What to produce:
Please continue the Fedora blog text, on offline updates and AppData adoption, starting right after its last line.

217.877 fdatasync(18)
179.002 close(23)

The full strace log is here (warning, huge) if you’re interested. I’ve got some other work to be doing today, but I’ll continue to work on this at the weekend.

Offline Updates in Fedora 20

In GNOME 3.10 we’re encouraging more people to use the offline-update functionality which we’ve been using in Fedora for a little while now. A couple of people have told me it’s really slow, but I hadn’t seen an offline update take more than a minute or so as I test updates all the time. To reproduce this, I spun up a seldom-used Fedora 20 alpha image and let GNOME download and prepare all the updates in the background. I then added some profiling code to the pk-offline-update binary, and rebooted. The offline update took almost 17 minutes to run.

So, what was it doing all that time, considering that we’ve already downloaded the packages and depsolved the transaction:

Transaction Phase Time (s)
Start up PackageKit 0.3
Starting up yum 3
Depsolving 10
Signature Check 8
Test Commit 5
Install new packages 704
Remove old packages 168
Run post-install scripts 90

This is about an order of magnitude slower than what I expected. Some of my observations:

  • 10 seconds to depsolve an already depsolved transaction
  • 8 seconds to check a few hundred signatures
  • 168 seconds just to delete a few thousand files
  • over 10 minutes to install a few hundred RPMs seems crazy
  • 90 seconds to rebuild a few indexes seems like a huge amount of time

Some notable offenders:

Package Time to install (s)
selinux-policy-targeted 122
kernel-devel 25
libreoffice-core 21
selinux-policy 17
hugin 12


Package Time to cleanup (s)
gramps 11
wireshark-gnome 8
hugin 7
meld 6
control-center 5

Hopefully Fedora 21 will move to the hawkey backend, and we can get closer to raw librpm speed (which seems to be quite a speed boost) but even that is too slow. I’ll be looking into the individual packages this week, and trying to find what makes them so slow, and what we can do about them to speed things up.

Upstream adoption of AppData so far

By popular request, some update on the upstream adoption of AppData so far:

Applications in Fedora with long descriptions: 168 (9%)
Applications in Fedora with screenshots: 140 (7%)
Applications in GNOME with AppData: 60 (50%)
Applications in KDE with AppData: 1 (1%)
Applications in XFCE with AppData: 0 (0%)

Data for review:

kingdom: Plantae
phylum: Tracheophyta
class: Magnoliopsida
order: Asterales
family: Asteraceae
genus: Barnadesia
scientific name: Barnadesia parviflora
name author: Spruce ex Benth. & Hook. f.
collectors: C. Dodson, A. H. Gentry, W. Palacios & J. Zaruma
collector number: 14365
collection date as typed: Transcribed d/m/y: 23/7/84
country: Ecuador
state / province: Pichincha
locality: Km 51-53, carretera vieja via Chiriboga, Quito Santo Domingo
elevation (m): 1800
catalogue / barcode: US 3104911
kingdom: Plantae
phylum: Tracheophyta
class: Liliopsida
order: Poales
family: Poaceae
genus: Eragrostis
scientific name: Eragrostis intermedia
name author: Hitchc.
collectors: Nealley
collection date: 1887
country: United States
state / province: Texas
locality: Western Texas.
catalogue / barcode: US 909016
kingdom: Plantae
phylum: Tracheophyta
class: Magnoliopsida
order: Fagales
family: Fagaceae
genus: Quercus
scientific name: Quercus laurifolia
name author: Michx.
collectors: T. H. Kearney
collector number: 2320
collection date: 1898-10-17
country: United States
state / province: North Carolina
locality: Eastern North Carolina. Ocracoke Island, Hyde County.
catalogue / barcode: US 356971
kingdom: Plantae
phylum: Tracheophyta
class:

Result:
You can look at a few ways:

  • We’ve made significant progress in the last year-or-so and many popular applications are already shipping the extra data.
  • There are a lot of situations where the upstream authors do not know what an AppData file is, don’t have time to add one, or simply do not care.
  • GNOME is clearly ahead of KDE and XFCE, probably because of the existing GNOME Goal and my nag emails to the desktop-devel mailing list. A little thing to bear in mind is that Apper (the KDE application installer) can also make use of the AppStream data, so this is a little disappointing for KDE users who probably don’t see any difference at the moment.

So where do we go from here? Clearly KDE and XFCE have some catching up to do, and I need someone familiar with those communities to lead this effort. There is also a huge number of upstreams that need a little push in the right direction, and I’ve been trying to do that for the last couple of months. Without help, this would be a never-ending battle for me. A little reminder: In GNOME 3.12 we are penalising applications that don’t ship AppData by including them lower in the search results, and in GNOME 3.14 we’re not going to be showing them at all.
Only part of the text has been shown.